(a) How can a woman be given as security for a debt?
(b) What if she refuses?
(c) and what if the debt cannot be paid/ what happens to the security (woman) ?
david illfeld, netanya,israel
(a) Rashi 27a DH Hurhenah explains that at that time the secular law was that one could take a person as a collateral for a loan. It appears from Rashi that according to Torah law one may not do such a thing. Possibly the reason for this is that when the woman is handed over as a security, this effectively means making her into a slave, for which one needs a proper transaction (even if she was handed over to Jews), which does not occur when she is simply handed over as a security.
(b) It seems to me that the woman can refuse to be used as a security, since it is evident from the Gemara that there is genuine possibility that she might be raped by her Nochri captors. (In fact, it is not clear how she would be allowed to consent to being handed over.)
(The Rashi cited above writes that she was handed over "mi'Da'as" - voluntarily. This would seem to imply that she can refuse, as I wrote above. However one could say that Rashi means she was handed over with the will of the people who took the loan -- but she herself did not necessarily agree. Nevertheless, I still maintain that she can refuse for the above reason.)
(c) The above-mentioned Rashi states that if the time of the loan arrives and the debt has not been paid up, the woman belongs to the Ovdei Kochavim. Rashba states even more emphatically that she belongs "entirely" to them. I think that this is another good reason to assume that one needs the woman's consent before one can make her into a security, as I wrote above. Presumably, the woman agreed to be made into a security because she was confident that the debt would be paid on time. It is likely that public pressure was also involved, because the public wanted to receive the loan from the Nochrim.
KOL TUV
Dovid Bloom
Upon reviewing the Sugya, it seems clear to me that the people in Ashkelon who handed over the woman committed a transgression in doing so. A couple of source can be cited to prove this.
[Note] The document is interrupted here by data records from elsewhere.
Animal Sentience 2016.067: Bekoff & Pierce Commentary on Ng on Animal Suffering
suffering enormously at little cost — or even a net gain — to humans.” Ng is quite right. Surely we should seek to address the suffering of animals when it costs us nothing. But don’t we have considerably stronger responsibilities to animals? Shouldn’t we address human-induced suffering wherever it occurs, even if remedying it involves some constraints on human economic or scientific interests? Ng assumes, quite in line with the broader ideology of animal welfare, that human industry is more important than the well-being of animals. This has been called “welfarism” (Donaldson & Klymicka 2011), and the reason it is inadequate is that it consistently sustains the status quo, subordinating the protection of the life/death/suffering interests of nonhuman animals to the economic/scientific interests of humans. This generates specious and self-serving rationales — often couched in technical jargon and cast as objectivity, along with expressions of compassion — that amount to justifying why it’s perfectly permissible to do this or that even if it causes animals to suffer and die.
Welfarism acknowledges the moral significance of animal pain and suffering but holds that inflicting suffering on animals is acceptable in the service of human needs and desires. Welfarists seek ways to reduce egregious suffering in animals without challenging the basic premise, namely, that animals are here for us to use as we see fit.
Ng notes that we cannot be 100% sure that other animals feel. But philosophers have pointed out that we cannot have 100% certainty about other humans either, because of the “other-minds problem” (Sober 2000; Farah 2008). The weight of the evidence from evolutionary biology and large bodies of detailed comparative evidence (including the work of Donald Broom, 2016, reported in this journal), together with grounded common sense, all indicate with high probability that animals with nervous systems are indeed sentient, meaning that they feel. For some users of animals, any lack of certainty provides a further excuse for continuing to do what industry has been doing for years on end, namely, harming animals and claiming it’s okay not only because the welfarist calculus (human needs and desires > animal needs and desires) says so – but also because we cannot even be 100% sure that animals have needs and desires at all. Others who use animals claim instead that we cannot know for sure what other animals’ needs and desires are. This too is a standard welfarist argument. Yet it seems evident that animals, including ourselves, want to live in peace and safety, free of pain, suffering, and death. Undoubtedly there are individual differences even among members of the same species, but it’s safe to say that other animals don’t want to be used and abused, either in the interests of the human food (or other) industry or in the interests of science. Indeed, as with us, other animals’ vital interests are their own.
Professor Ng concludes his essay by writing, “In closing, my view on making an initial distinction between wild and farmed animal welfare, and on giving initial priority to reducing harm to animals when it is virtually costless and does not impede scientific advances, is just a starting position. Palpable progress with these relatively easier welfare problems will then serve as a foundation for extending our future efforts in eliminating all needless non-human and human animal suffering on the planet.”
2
1. The Mishnah Terumos 8:12 states that one is not allowed to hand over a Jewish woman to the Nochrim because they may defile her.
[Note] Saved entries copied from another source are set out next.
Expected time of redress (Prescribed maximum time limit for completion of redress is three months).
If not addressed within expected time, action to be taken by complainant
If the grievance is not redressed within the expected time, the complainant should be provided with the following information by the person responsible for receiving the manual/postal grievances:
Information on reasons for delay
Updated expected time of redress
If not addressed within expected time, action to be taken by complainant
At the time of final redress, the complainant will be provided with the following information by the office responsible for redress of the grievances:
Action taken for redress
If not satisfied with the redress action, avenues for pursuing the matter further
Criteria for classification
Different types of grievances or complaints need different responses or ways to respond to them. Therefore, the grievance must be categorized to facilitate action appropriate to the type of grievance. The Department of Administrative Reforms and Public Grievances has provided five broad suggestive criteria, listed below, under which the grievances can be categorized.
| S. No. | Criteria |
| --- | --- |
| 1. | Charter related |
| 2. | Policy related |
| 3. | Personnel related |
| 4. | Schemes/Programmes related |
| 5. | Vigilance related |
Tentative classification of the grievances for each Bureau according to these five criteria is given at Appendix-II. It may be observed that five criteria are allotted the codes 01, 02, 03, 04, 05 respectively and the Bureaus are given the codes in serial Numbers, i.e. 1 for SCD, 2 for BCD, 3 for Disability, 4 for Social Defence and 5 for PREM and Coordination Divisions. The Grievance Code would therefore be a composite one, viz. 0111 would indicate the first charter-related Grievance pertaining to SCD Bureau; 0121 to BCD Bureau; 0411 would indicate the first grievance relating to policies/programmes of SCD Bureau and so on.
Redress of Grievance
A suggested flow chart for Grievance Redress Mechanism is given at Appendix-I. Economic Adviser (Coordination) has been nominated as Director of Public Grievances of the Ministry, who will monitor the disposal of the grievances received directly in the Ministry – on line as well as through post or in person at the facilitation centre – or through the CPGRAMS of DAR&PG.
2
2. Even if one might say that there is no proof from the above Mishnah in which the Nochrim were threatening explicitly to defile her, nevertheless proof can be brought from the Mishnah Avodah Zarah 22a, in which we find that a woman is forbidden to be alone with Nochrim because they are suspect of immoral behavior.
This leads us to the conclusion that a woman may not be handed to Nochrim as a security for a debt, and that she certainly may refuse. In the case in the Gemara, the people who handed her over went against the Halachah.